In the general case, and as a general principle to follow beyond this specific example, I think applications (and flint) can rely on the implementations erroring; and I don’t see why flint needs to protect me from the implementation erroring. Yes the error can happen sooner if you can detect it syntactically; but you’re on a slippery slope, and I think it’s more principled to stay out of static analysis or type checking etc. Yes those could be useful things; but I think they should be built on top of something like flint; or it’s intermediate representation, and not baked into the parsing itself. In this specific case; I think (though I’m not 100% sure) we’ve discovered that Jena is returning the wrong result in this case. It should be removing the binding from that solution during evaluation; not erroring during parsing. Is it a big deal? Not really; because why would you write query. My point on common subset is really that the spec should be the common subset you implement; and that you should focus on correctness and the grammar/parsing. Jena is I think strictly speaking doing less than the spec requires here, so flint doing that would mean flint is targeting the lowest common denominator of sparql; which will be less than sparql itself specifies. Then once you have that subset you could possibly choose to increase the size of grammar beyond the spec by supporting various syntax extensions some implementations may provide. I’m not suggesting this by the way; just that you could.
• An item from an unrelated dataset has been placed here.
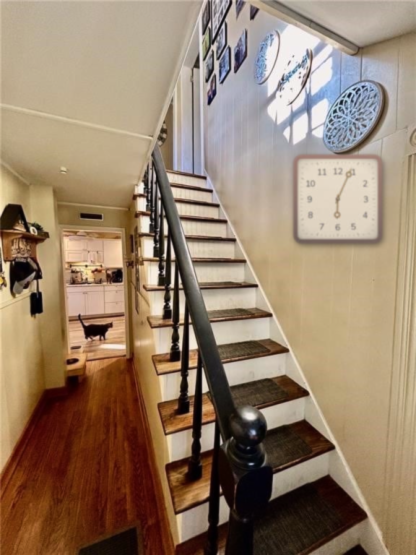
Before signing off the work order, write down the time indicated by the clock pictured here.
6:04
Kelvin 2022-08-01T14:05:22.054129Z

Also another question: according to the https://www.w3.org/TR/sparql11-query/#sparqlGrammar a GROUP BY clause is defined as:

GroupClause    ::= 'GROUP' 'BY' GroupCondition+
GroupCondition ::= BuiltInCall | FunctionCall | '(' Expression ( 'AS' Var )? ')' | Var

Kelvin 2022-08-01T14:05:52.550539Z

Where BuiltInCall and FunctionCall exclude pure arithmetic expressions like (?x + ?x)
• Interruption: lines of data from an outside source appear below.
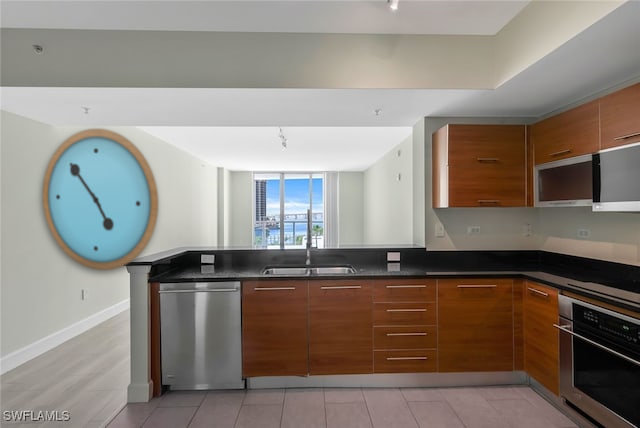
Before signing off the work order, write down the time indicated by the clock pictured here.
4:53
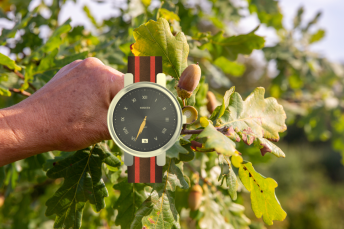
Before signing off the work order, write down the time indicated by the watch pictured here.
6:34
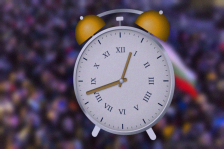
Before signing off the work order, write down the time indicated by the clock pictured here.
12:42
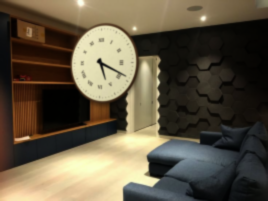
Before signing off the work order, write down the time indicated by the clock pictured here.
5:19
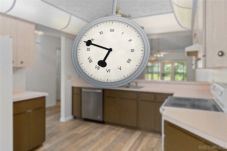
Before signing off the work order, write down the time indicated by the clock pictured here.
6:48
Kelvin 2022-08-01T14:06:32.728109Z

Yet this seems to be legal in Jena?

SELECT (SUM(?z) AS ?sum)
WHERE {
  ?x ?y ?z .
}
GROUP BY (?x + ?x) ; not a function of the form FNAME(args...)

quoll 2022-08-02T15:36:11.281459Z

This is legal because (?x + ?x) is an expression (the 3rd GroupCondition)

Kelvin 2022-08-02T15:39:41.274839Z

Yep @eric.d.scott pointed that out to me yesterday!

quoll 2022-08-02T15:56:12.061779Z

I read further down and saw that

quoll 2022-08-02T15:57:07.725569Z

The horrible part about that BNF is writing code that implements it 😖

quoll 2022-08-02T15:57:36.903269Z

You can have code that performs all of the operations, but actually connecting it to the parsed grammar is a pain

2022-08-01T15:13:47.449809Z

As I read this, ?y would have to be a URI and not a numeric literal. Can you SUM over URIs?

quoll 2022-08-02T15:36:32.701339Z

Not according to the spec, no

Kelvin 2022-08-01T15:26:49.882419Z

Oh these were just junk bindings that I cooked up to demonstrate the example

Kelvin 2022-08-01T15:27:12.880599Z

But I’ll change it to ?z to make it more correct

2022-08-01T15:34:34.691359Z

So the problem is that GROUP BY (?literal1 + ?literal2) fails but BIND(?literal1 + ?literal2 AS ?literal3) / GROUP BY (?literal3) does work?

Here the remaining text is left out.